All I can do is look at your picture
And imagine you face to face.
I can't, however, imagine the flood
Of feelings that would wreck me
When that moment makes it's reckoning.

Discovering this big sort of love,
One that scares you half to death,
Leaves the other half a mess.
Between hope and everything else
That's going on with me, I might just
Retreat to a quiet room,
And explode from the interest.

Can't shake you,
Can't wake you in the morning.
Can't get you drunk on wine,
And make you dance with me tonight.
For a boy like me, who wills his way,
You are a formidible adversary.

We've got this distance-
Well fuck that.
We've got some time until we meet.
Well then fine, I'll wait it out.
Kicking and screaming I will abide.

Tuesday, October 01, 2013

The Bar

Isolated thunderstorms
Surround the bar tonight.
Intermittent showers of
Froth and ice pour down the wood,
Surrounding me on all sides
With thunderous claps
And lightening glares,
As the glasses empty fast.
Relief efforts were needed
When glassware piled up along
The north side,
While the ticker was playing havoc
With table traffic.
I walked out of that mess
To escape the downpour,
Light a cigarette,
And sound the report.

Loser Heart

It's coming around again.
This loser heart is being tried.
Southbound but split two ways;
A mind like a train speeding to one,
But my heart, it leads to the other, undone.

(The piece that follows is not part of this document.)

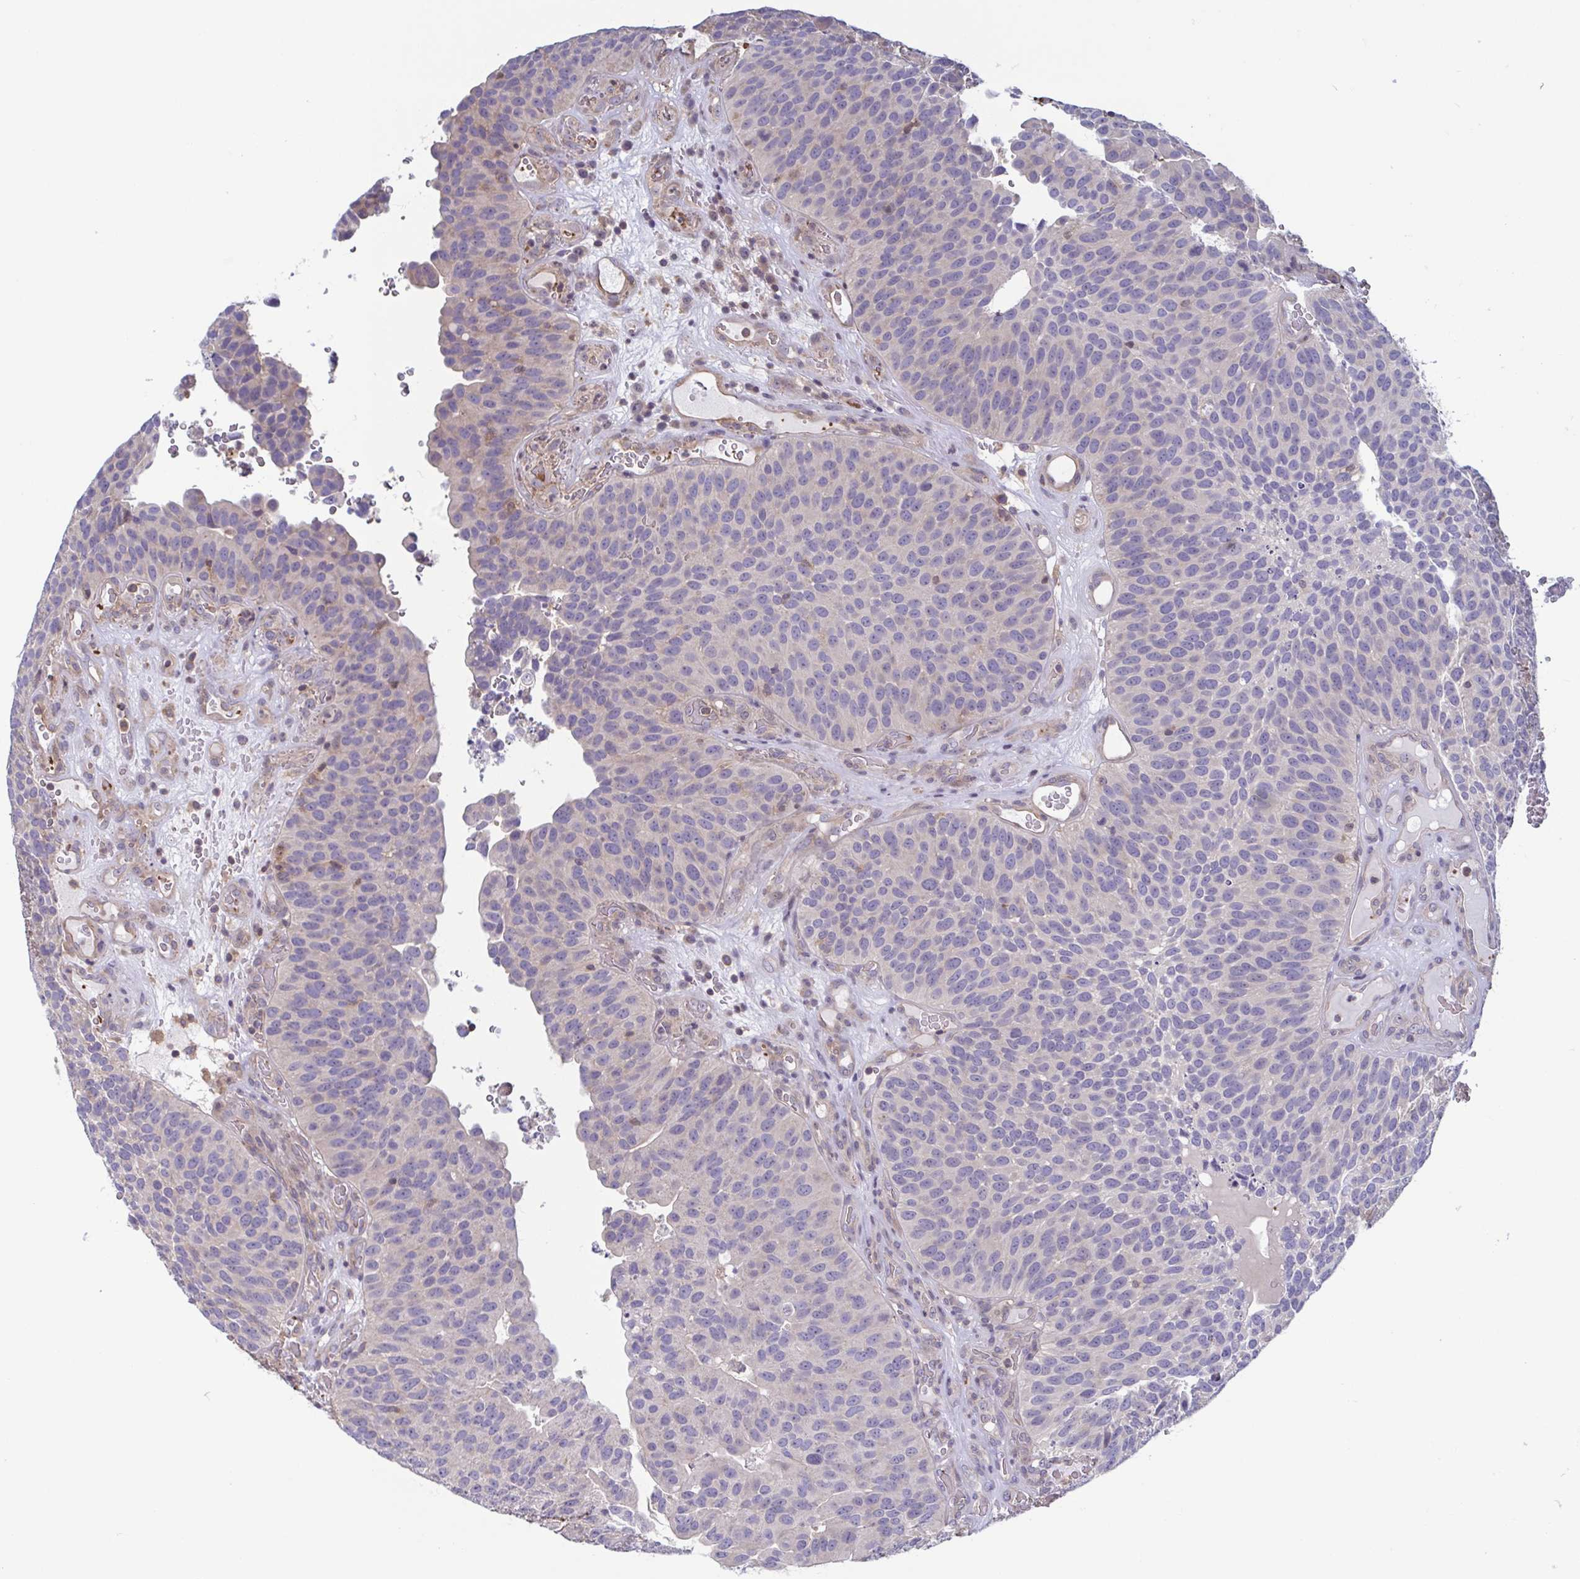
{"staining": {"intensity": "negative", "quantity": "none", "location": "none"}, "tissue": "urothelial cancer", "cell_type": "Tumor cells", "image_type": "cancer", "snomed": [{"axis": "morphology", "description": "Urothelial carcinoma, Low grade"}, {"axis": "topography", "description": "Urinary bladder"}], "caption": "Histopathology image shows no significant protein expression in tumor cells of urothelial carcinoma (low-grade).", "gene": "LRRC38", "patient": {"sex": "male", "age": 76}}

I spent my whole lot dreaming,
The spins were reeling in and out...
A part of me so divided that
In myself, not myself, not alone
But not together with what I had.

Years go by, roll on hard or simple.
The comforts dissipate and the walls
To scale make my spirit tough, rugged
And thickened by either doubt or trained thinking.
But this loser heart of mine shared it's time breaking,
So I'm giving it another shot, because
If you don't keep pushing for the dream,
For the thing that binds all your lost efforts
Then you have nothing in life, really,
And you might as well take a bath and find
A simple mind to coalesce the world with.